■ What is required:
Each entry that follows is to be retyped exactly. Pictures do not belong in the copy.

■ Source data:
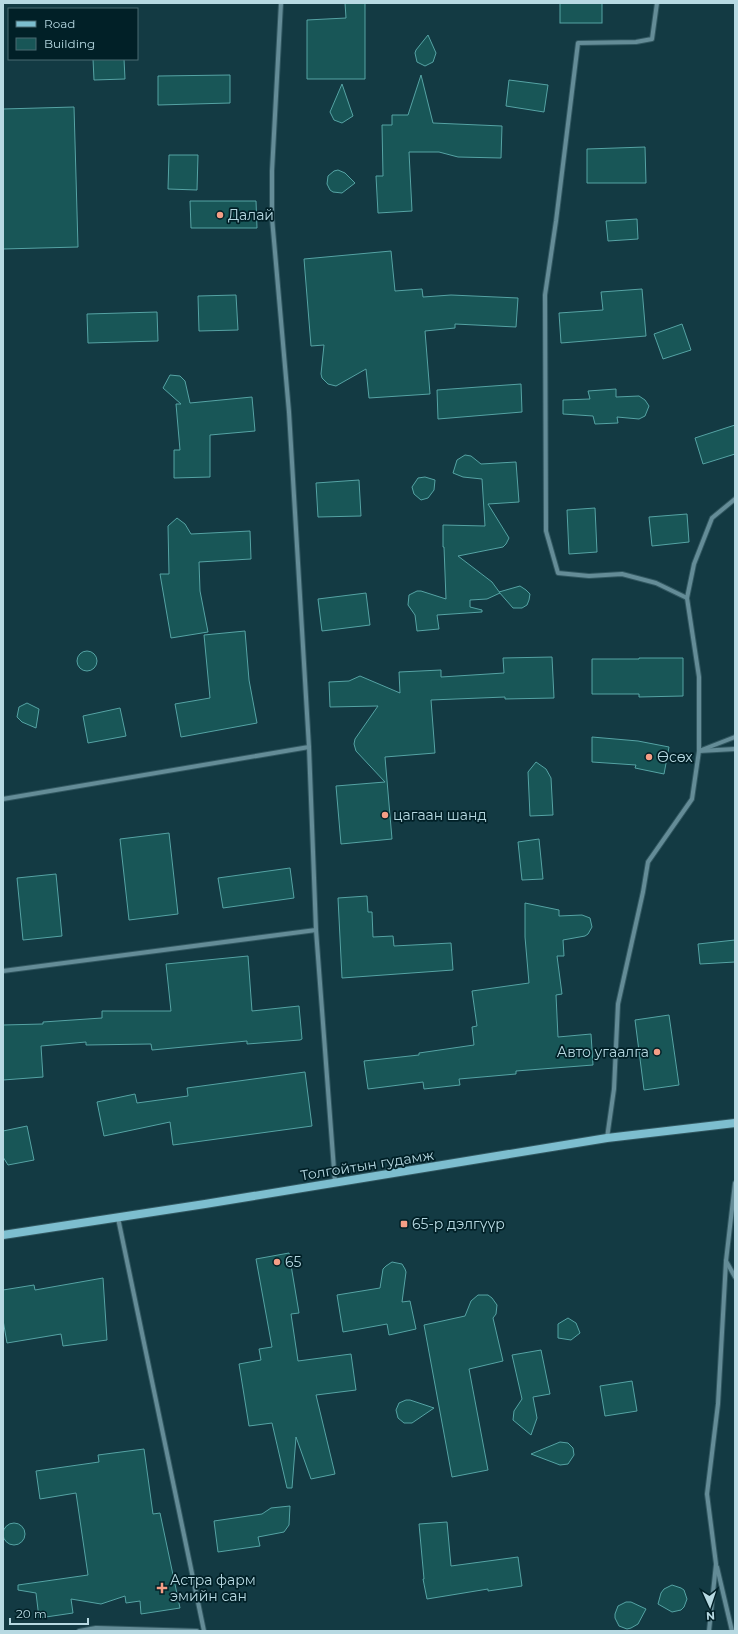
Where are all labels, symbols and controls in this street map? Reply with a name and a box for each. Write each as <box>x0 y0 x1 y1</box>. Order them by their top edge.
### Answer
legend <box>8 8 138 60</box>
text: Road <box>44 16 75 31</box>
text: Building <box>44 36 95 51</box>
place label: Далай <box>228 206 274 224</box>
marker: Далай <box>215 210 225 220</box>
place label: Өсөх <box>657 748 693 766</box>
marker: Өсөх <box>644 752 654 762</box>
place label: цагаан шанд <box>393 806 487 824</box>
marker: цагаан шанд <box>380 810 390 820</box>
place label: Авто угаалга <box>557 1043 649 1061</box>
marker: Авто угаалга <box>652 1047 662 1057</box>
street label: Толгойтын гудамж <box>299 1145 435 1184</box>
place label: 65-р дэлгүүр <box>412 1215 505 1233</box>
marker: 65-р дэлгүүр <box>399 1219 409 1229</box>
place label: 65 <box>285 1253 302 1271</box>
marker: 65 <box>272 1257 282 1267</box>
place label: Астра фарм эмийн сан <box>170 1571 256 1605</box>
marker: Астра фарм эмийн сан <box>157 1583 167 1593</box>
north arrow <box>690 1586 730 1626</box>
scale bar <box>10 1600 88 1626</box>
text: 20 m <box>16 1606 47 1621</box>
text: N <box>706 1609 715 1623</box>

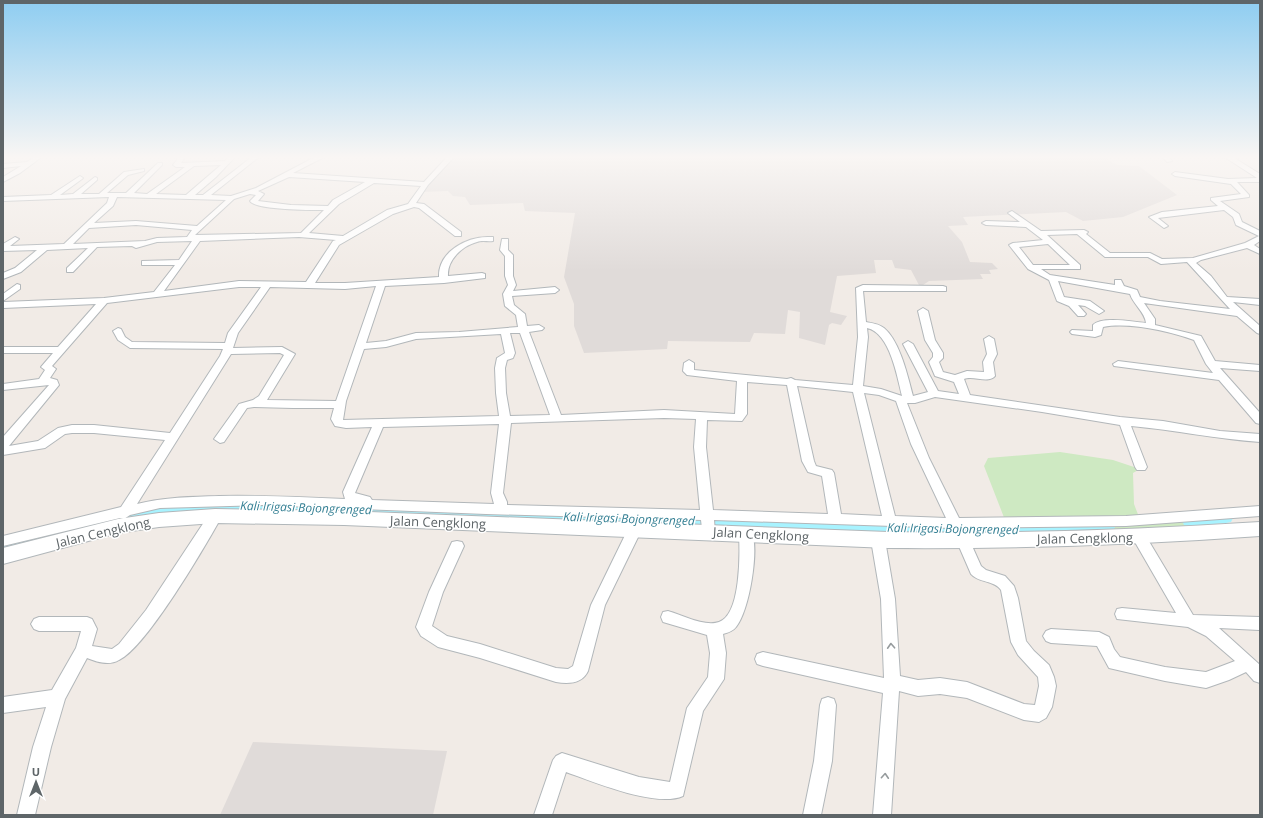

■ Your response:
Where are all labels, symbols and controls in this street map? Reply with a name and a box for each. Write each as <box>x0 y0 x1 y1</box>. Order them by their top edge.
### Answer
legend <box>8 8 138 60</box>
text: Road <box>44 16 75 31</box>
text: Building <box>44 36 95 51</box>
place label: Далай <box>228 206 274 224</box>
marker: Далай <box>215 210 225 220</box>
place label: Өсөх <box>657 748 693 766</box>
marker: Өсөх <box>644 752 654 762</box>
place label: цагаан шанд <box>393 806 487 824</box>
marker: цагаан шанд <box>380 810 390 820</box>
place label: Авто угаалга <box>557 1043 649 1061</box>
marker: Авто угаалга <box>652 1047 662 1057</box>
street label: Толгойтын гудамж <box>299 1145 435 1184</box>
place label: 65-р дэлгүүр <box>412 1215 505 1233</box>
marker: 65-р дэлгүүр <box>399 1219 409 1229</box>
place label: 65 <box>285 1253 302 1271</box>
marker: 65 <box>272 1257 282 1267</box>
place label: Астра фарм эмийн сан <box>170 1571 256 1605</box>
marker: Астра фарм эмийн сан <box>157 1583 167 1593</box>
north arrow <box>690 1586 730 1626</box>
scale bar <box>10 1600 88 1626</box>
text: 20 m <box>16 1606 47 1621</box>
text: N <box>706 1609 715 1623</box>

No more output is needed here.